Jewish Heroes of World War Two
During World War 2 countless Jews perfomed acts of heroism, by resisting the Nazi Holocaust, by fighting in various national armies, and by saving others. Here are just a few of them:
- Henrietta Szold (1860-1945), Baltimore-born founder of Hadassah, took a large medical unit to war-torn Palestine in 1916. Heeding the danger of Nazism in 1933, she created Youth Aliyah, which rescued and rehabilitated thousands of young Jews.
- Hannah Szenes (or Senesh) (1921-1944), a Hungarian Zionist who left for Palestine at 18, joined a British elite squad that parachuted into Yugoslavia to help trapped allied troops. In 1944 she crossed into Hungary to save Jews from the death camps. She was captured by Nazis and tortured. She divulged nothing and was shot as a consequence.
- Mordechai Anielevich (1920-1943) was a Zionist youth leader who led the 1943 Warsaw Ghetto Uprising. For a while he halted Nazi deportations; but his forces were hopelessly outnumbered and he was killed on Mila 18 Street. Israel's memorial to Jewish partisans, Yad Mordechai, is named after him.
- Abba Kovner (1918-1987) and Rozka Korczak-Marla (1921-1988) were leaders of Hashomer Hatzair, a Zionist youth movement. The two masterminded the Vilna Ghetto Uprising of 1942 and then fought Nazis in the Baltic woods. In Israel they set up Moreshet, a memorial to Jewish partisans, and taught about the Holocaust. Abba Kovner became a famous poet.
- Roza Robota smuggled arms into Auschwitz-Birkenau after 1942, but was arrested after the abortive 1944 Sonderkommando revolt. Roza was tortured but revealed nothing. She was shot in January 1945, just weeks before liberation.
- Yefim Anatolyevich Dyskin (b 1923) was a volunteer in the Russian Red Army tank corps.
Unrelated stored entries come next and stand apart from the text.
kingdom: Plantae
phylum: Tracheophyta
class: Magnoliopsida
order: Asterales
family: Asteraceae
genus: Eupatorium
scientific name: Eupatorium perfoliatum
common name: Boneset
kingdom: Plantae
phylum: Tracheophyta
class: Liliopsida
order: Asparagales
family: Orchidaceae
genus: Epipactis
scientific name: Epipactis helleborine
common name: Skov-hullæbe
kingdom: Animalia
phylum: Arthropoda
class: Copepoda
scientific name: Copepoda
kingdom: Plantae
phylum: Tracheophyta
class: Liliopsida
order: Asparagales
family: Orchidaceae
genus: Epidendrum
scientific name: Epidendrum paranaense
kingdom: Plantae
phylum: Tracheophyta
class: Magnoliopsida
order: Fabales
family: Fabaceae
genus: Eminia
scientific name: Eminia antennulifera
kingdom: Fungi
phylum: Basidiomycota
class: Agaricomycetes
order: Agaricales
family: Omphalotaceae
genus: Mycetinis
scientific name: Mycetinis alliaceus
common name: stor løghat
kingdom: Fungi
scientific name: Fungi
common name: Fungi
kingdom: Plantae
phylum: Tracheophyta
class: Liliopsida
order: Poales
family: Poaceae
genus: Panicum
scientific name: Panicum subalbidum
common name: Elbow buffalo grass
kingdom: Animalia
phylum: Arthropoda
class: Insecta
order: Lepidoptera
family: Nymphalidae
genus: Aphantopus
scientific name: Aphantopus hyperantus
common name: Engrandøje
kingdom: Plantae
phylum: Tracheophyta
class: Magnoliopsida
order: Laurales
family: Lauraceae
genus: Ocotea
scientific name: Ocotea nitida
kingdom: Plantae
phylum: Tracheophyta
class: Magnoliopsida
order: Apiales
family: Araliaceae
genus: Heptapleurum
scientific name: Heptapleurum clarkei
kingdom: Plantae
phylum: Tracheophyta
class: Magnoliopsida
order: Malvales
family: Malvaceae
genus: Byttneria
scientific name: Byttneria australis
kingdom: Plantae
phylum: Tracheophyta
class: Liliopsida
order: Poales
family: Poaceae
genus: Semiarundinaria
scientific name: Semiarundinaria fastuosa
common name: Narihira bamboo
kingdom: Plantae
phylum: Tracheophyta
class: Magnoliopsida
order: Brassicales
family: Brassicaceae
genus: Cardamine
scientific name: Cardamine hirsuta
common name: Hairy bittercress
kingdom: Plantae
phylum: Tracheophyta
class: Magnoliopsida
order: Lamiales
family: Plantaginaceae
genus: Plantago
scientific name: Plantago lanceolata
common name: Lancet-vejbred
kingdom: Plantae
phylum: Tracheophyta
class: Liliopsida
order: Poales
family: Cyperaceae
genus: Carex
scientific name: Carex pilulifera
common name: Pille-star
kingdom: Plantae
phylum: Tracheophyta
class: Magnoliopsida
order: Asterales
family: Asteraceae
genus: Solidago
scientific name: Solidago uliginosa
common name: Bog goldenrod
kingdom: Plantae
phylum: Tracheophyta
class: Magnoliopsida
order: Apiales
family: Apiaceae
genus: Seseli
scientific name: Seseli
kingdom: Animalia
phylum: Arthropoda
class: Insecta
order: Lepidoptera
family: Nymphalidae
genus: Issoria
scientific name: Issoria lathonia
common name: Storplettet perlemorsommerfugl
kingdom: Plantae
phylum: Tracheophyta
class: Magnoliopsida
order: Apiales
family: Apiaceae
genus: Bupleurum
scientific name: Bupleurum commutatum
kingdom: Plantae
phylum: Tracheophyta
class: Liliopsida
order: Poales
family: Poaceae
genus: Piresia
Dyskin resisted a German onslaught on Gorki in 1941, though his comrades were all dead and he was badly wounded. He was made hero of the Soviet Union.
- Raymond Zusman (d 1944) was the son of Russian immigrants to the USA. 2nd lieutenant Zusman led a successful US tank attack on the German-held town of Naru La Borge. He fired until he ran out of ammunition and was slain. He killed 19 German soldiers, seized a further 93; and won a posthumous congressional medal of honor.
- Avigdor Goldsmid was a British Army major who in 1944 repulsed a fierce German attack on Goteshty, Russia. Three months later he led tanks and infantry to relieve the French town of Hologin. His courage and cunning won him a Military Cross.
- Marc Bloch (1886-1944), an esteemed French historian, won the Croix de Guerre for brave service in World War I. In 1939 he was 53 and a father of six children; yet he re-entered the French Army to fight the Nazis. In 1943 he joined the resistance when Nazis occupied all of France. Collaborationist Vichy police captured him in 1944; Gestapo Chief Klaus Barbie tortured him before he was shot by a firing squad.
- Avraham Etiah (b 1924), an Algerian-born Jewish hero who joined his nation's Cavalry Regiment in Italy, 1943. Twice in 1944 he captured enemy soldiers to glean vital intelligence. He gained a medal for launching daring raids in the Fico region. After a year in hospital, Etiah overcame many obstacles to arrive in Israel in 1949.
Of course there was a particularly compelling reason for Jewish heroism in World War 2: the need to prevent the extermination of the entire Jewish people.